Anthropic's Claude Opus 4.1 Achieves 74.5% on SWE-bench Verified, Advancing AI Coding Capabilities

Anthropic officially released Claude Opus 4.1 on August 5, 2025, marking a significant upgrade to its flagship artificial intelligence model. The new iteration boasts enhanced performance across critical areas including coding, instruction following, and handling complex queries. According to a recent tweet by Rohan Paul, Claude Opus 4.1 is "really really good" and stands out as "the best non-thinking model and practically matching GPT-5 across on LMArena" for various demanding tasks.

The latest model, Claude Opus 4.1, significantly advances state-of-the-art coding performance, achieving an impressive 74.5% on the SWE-bench Verified benchmark, which assesses real-world coding problems. This represents a notable improvement over its predecessor, Claude Opus 4, particularly in multi-file code refactoring and precision debugging. Anthropic also highlights its enhanced capabilities in in-depth research, data analysis, and agentic task handling, supported by a robust 200,000-token context window.

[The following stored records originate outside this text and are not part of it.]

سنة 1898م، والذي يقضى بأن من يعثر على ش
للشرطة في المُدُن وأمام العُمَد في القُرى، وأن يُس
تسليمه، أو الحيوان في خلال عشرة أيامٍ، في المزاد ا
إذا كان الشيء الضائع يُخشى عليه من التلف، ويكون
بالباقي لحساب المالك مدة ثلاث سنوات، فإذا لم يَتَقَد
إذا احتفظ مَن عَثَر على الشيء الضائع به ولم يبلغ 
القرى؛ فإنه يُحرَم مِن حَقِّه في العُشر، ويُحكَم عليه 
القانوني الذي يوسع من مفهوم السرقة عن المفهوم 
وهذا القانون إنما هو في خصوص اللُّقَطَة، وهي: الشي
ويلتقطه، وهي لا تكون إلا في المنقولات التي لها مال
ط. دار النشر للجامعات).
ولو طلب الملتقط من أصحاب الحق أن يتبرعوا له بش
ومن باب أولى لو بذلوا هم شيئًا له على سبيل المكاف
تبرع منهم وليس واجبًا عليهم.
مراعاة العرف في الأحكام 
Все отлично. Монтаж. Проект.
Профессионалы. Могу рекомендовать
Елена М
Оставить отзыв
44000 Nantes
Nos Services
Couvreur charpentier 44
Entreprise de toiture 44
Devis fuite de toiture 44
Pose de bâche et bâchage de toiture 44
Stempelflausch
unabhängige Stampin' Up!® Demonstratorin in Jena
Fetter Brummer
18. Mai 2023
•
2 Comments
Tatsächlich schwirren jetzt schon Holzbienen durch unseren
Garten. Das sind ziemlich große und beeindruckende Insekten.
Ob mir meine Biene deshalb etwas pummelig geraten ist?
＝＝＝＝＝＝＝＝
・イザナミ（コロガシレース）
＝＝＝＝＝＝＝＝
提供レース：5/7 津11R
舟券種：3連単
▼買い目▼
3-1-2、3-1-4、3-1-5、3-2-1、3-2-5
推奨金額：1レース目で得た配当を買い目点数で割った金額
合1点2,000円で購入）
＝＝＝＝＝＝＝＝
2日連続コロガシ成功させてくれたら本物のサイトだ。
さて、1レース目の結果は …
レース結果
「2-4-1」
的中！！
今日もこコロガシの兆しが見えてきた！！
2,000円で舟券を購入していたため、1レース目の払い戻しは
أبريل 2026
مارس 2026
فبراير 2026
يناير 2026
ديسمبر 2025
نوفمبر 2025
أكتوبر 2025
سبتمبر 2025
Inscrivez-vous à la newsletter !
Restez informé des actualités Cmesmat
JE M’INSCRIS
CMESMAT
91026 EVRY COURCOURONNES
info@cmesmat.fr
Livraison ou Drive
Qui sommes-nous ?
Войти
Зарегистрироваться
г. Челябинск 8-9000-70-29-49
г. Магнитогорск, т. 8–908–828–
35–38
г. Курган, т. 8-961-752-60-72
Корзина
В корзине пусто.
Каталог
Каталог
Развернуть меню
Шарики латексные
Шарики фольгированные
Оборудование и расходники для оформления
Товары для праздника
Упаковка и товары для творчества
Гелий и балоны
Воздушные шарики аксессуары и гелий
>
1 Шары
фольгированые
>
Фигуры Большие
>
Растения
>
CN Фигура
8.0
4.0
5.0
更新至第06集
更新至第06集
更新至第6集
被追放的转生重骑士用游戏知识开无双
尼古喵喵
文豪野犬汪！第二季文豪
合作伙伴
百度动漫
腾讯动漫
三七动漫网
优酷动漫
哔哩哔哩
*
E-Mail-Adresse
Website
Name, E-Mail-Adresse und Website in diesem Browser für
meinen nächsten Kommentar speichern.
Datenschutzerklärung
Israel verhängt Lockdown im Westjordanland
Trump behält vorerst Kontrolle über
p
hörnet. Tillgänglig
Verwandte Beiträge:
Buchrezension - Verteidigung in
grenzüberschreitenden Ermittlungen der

While the tweet suggests Claude Opus 4.1 is "practically matching GPT-5," industry analysis indicates distinct strengths for each model. Claude Opus 4.1 specializes in precision-focused coding and enterprise development, whereas OpenAI's GPT-5, released around the same time, excels in broader multimodal applications (text, image, audio, video) and offers a larger context window of up to 1,000,000 tokens. Both models represent significant leaps in AI capabilities, catering to different specialized and general-purpose use cases.

Claude Opus 4.1 is currently available to paid Claude users and within Claude Code, as well as through Anthropic's API, Amazon Bedrock, and Google Cloud's Vertex AI. Its pricing remains consistent with the previous Opus 4 version, set at $15 per million input tokens and $75 per million output tokens. The model's integration into platforms like GitHub Copilot further solidifies its position as a powerful tool for developers.

The release of Claude Opus 4.1 underscores Anthropic's commitment to rapid innovation in the competitive AI landscape. With its specialized focus on complex coding and agentic tasks, the model is poised to become an indispensable asset for developers and enterprises seeking highly accurate and reliable AI assistance in software engineering and data-intensive workflows. This advancement signals a continued push towards more capable and specialized AI systems.